Ameaçado pelo relógio da história, o ditador Kim Jong-un tenta salvar o regime anacrônico e prossegue a receita, herdada do avô e do pai, de associar o fim de seu poderio a um "big bang" político e militar, com alcance para mergulhar em crise colossal a região da Ásia-Pacífico, principal dínamo da economia global.
Em 1996, quando trabalhava como correspondente da Folha em Pequim, consegui visto de entrada para o "reino eremita" da ortodoxia comunista.
O regime, orgulhoso de portar o rótulo de "país mais fechado do planeta", recebia jornalistas estrangeiros para vender a imagem de um governo politicamente fortalecido e economicamente vitaminado.

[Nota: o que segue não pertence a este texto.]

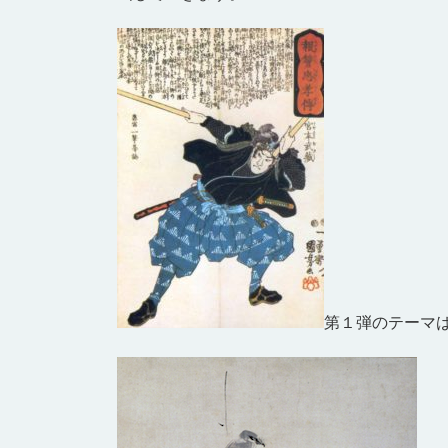
第１弾のテーマ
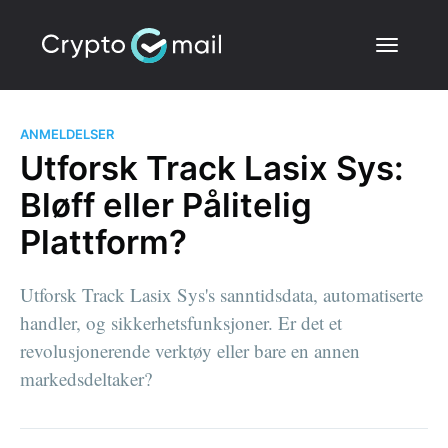
ANMELDELSER
Utforsk Track Lasix Sys:
Bløff eller Pålitelig
Plattform?
Utforsk Track Lasix Sys's sanntidsdata, automatiserte
handler, og sikkerhetsfunksjoner. Er det et
revolusjonerende verktøy eller bare en annen
markedsdeltaker?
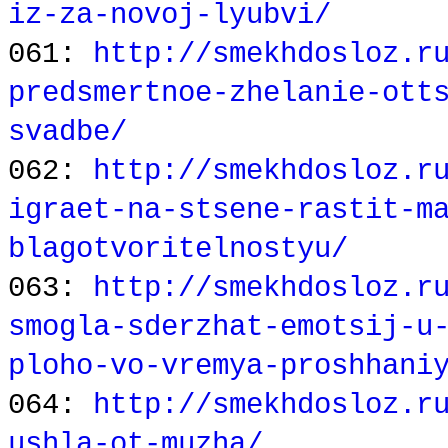
iz-za-novoj-lyubvi/
061:
http://smekhdosloz.r
predsmertnoe-zhelanie-ott
svadbe/
062:
http://smekhdosloz.r
igraet-na-stsene-rastit-m
blagotvoritelnostyu/
063:
http://smekhdosloz.r
smogla-sderzhat-emotsij-u
ploho-vo-vremya-proshhani
064:
http://smekhdosloz.r
ushla-ot-muzha/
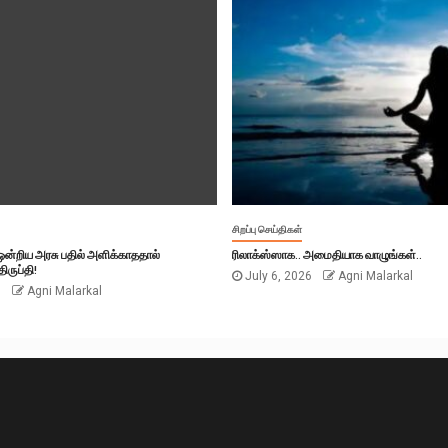
சிறப்பு செய்திகள்
் ஒன்றிய அரசு பதில் அளிக்காததால்
ரிலாக்ஸ்ஸாக.. அமைதியாக வாழுங்கள்..
ிருப்தி!
July 6, 2026
Agni Malarkal
6
Agni Malarkal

A Coreia do Norte buscava, naquele momento, projetar solidez, pois lidava com perdas impactantes: o fundador do regime, Kim Il-sung, havia morrido dois anos antes, e, em 1991, desaparecera a URSS, patrocinadora histórica do comunismo na península coreana.
Após a morte de Kim Il-sung, e com a ascensão do filho, Kim Jong-il, sacramentava-se a sucessão dinástica no mundo comunista, em meio a incertezas de como lidar com o desafiador cenário desenhado pelo esfarelamento da Guerra Fria e da URSS.

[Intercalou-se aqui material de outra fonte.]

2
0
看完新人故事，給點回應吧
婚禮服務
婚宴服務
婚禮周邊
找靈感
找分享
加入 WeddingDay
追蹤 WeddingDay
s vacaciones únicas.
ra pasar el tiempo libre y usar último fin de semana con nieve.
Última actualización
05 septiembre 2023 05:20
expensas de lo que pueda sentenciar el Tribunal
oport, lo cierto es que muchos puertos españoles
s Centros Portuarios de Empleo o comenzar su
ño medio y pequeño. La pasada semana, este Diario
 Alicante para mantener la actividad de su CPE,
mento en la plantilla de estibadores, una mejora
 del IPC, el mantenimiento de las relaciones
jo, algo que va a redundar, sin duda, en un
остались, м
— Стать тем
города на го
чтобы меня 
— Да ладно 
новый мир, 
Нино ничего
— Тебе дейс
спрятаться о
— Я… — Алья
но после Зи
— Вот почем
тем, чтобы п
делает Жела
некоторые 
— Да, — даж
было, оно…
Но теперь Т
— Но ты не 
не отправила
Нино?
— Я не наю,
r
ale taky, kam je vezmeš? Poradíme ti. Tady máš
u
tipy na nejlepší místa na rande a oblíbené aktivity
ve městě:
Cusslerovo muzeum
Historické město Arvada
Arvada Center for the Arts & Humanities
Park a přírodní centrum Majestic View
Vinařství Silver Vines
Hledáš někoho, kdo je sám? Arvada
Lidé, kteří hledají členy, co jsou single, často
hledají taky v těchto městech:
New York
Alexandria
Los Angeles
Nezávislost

Imagens da Alemanha Ocidental engolindo a porção oriental do país, antes sob tutela do Kremlin, reverberavam em Pyongyang e levavam o regime a acelerar a estratégia de sobrevivência apoiada no domínio de bombas atômicas.
Apesar do isolamento crescente no cenário pós-Guerra Fria, a Coreia do Norte encontrou no Oriente Médio terreno fértil para fermentar escassas alianças, baseadas em pilares ideológicos, como o antiamericanismo, e em interesses econômicos, com a possibilidade de venda de tecnologia nuclear e de mísseis, além de armamentos leves, a países como Irã e Síria.
Digitais de know-how norte-coreano foram encontradas na construção, pelo grupo palestino Hamas, de túneis subterrâneos, para infiltrar terroristas em solo israelense.
Já em 1978, a Coreia do Sul descobriu a primeira de uma série de passagens escavadas, na sua região de fronteira, pela dinastia dos Kim.
Na Arábia Saudita, desabaram, dois anos atrás, mísseis produzidos na Coreia do Norte, segundo o serviço de inteligência sul-coreano.
Os disparos de mísseis foram feitos por rebeldes do vizinho Iêmen, apoiados pelo Irã, em resposta ao apoio saudita ao governo iemenita, alinhado às monarquias árabes do Golfo Pérsico.
No complexo tabuleiro do Oriente Médio, a Coreia do Norte também mexe peças.
Desarmar o regime de Kim Jong-un, por meio de um acordo diplomático provavelmente capitaneado pela China, dona de laços relevantes com Pyongyang, traria consequências em escala global, muito além de paragens na Ásia-Pacífico.